Pendant les nombreuses semaines qu’il a passées dans un centre de détention, l’opinion publique suisse s’est mobilisée pour le soutenir, lui et ses parents, et manifester son indignation auprès des plus hautes autorités américaines. C’est donc avec le plus grand soulagement que toutes les personnes, de Suisse et d’ailleurs, qui se sentent concernées par les droits de l’enfance ont accueilli cette nouvelle.

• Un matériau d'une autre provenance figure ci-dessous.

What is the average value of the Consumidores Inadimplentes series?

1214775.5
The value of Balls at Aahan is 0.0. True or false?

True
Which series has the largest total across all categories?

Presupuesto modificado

Pourtant, nous ne pouvons nous empêcher de penser avec amertume aux millions d’enfants vivant dans des pays défavorisés et qui ne bénéficieront jamais d’une telle mobilisation : malgré tous les efforts réalisés par les organisations humanitaires depuis des décennies, l’œuvre à accomplir demeure gigantesque. Ainsi, à mesure que nous découvrons l’ampleur et la variété des crimes commis à l’encontre des enfants, comment ne pas désirer nous engager de façon plus personnelle ?

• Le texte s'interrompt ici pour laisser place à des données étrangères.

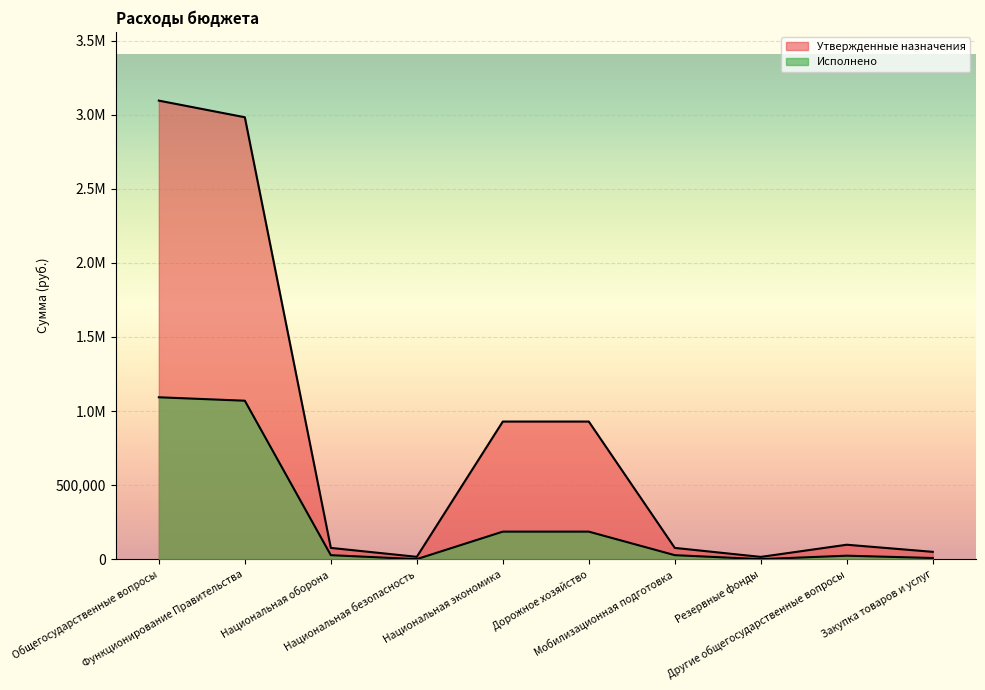

At which label does Исполнено first exceed 26765?

Общегосударственные вопросы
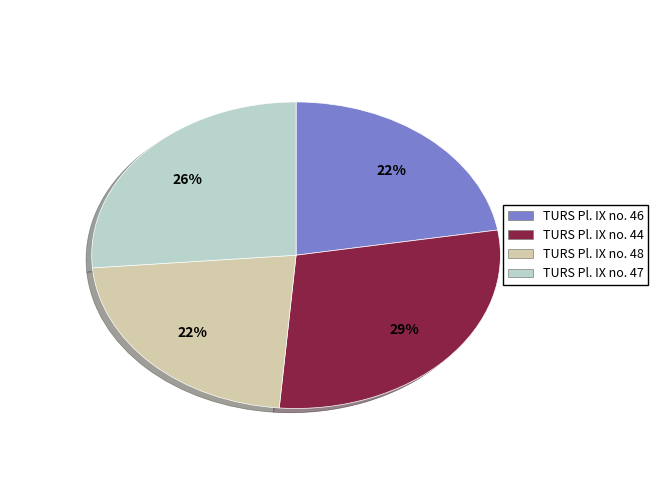

Does TURS Pl. IX no. 44 represent more than half of the total?

No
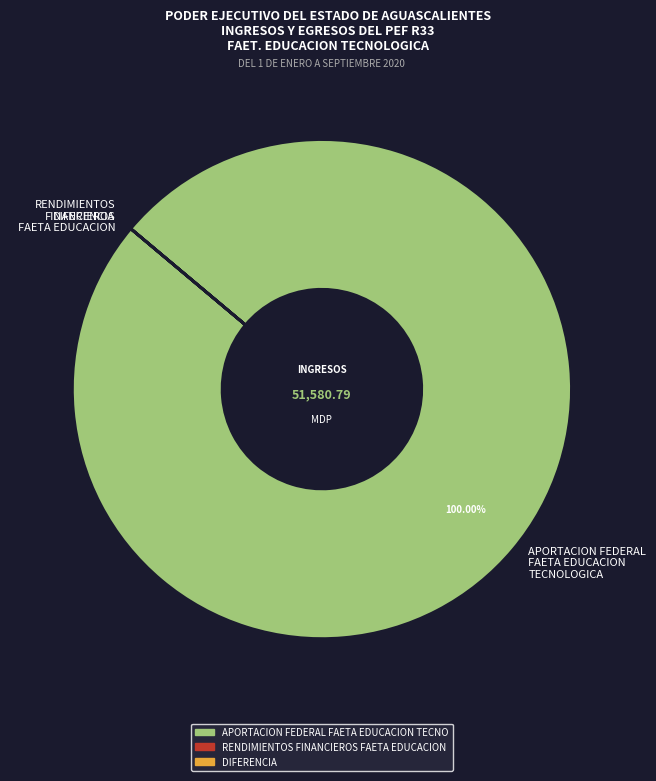

Which slice is the largest?

APORTACION FEDERAL FAETA EDUCACION TECNOLOGICA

Si beaucoup de gens sont capables de s’investir en faveur d’un seul enfant, c’est parce qu’ils connaissent son histoire et se sentent proches de lui. Mais pour tous ces enfants des pays défavorisés, le premier drame est qu’ils nous sont inconnus. Avant de pouvoir être un jour plus concrètement reliés à eux, nous pouvons dès maintenant par nos pensées et nos prières nous rapprocher de l’un d’entre eux. Si nous ne savons rien de lui ni ne pouvons mettre un visage sur ses souffrances, l’enfant que nous soutiendrons ainsi à distance existe forcément quelque part. Et lorsque des détails de sa vie viendront s’imposer à notre esprit, ce ne sera pas le fruit de notre imagination mais le résultat d’un appel qu’il nous lance auquel notre âme aura répondu.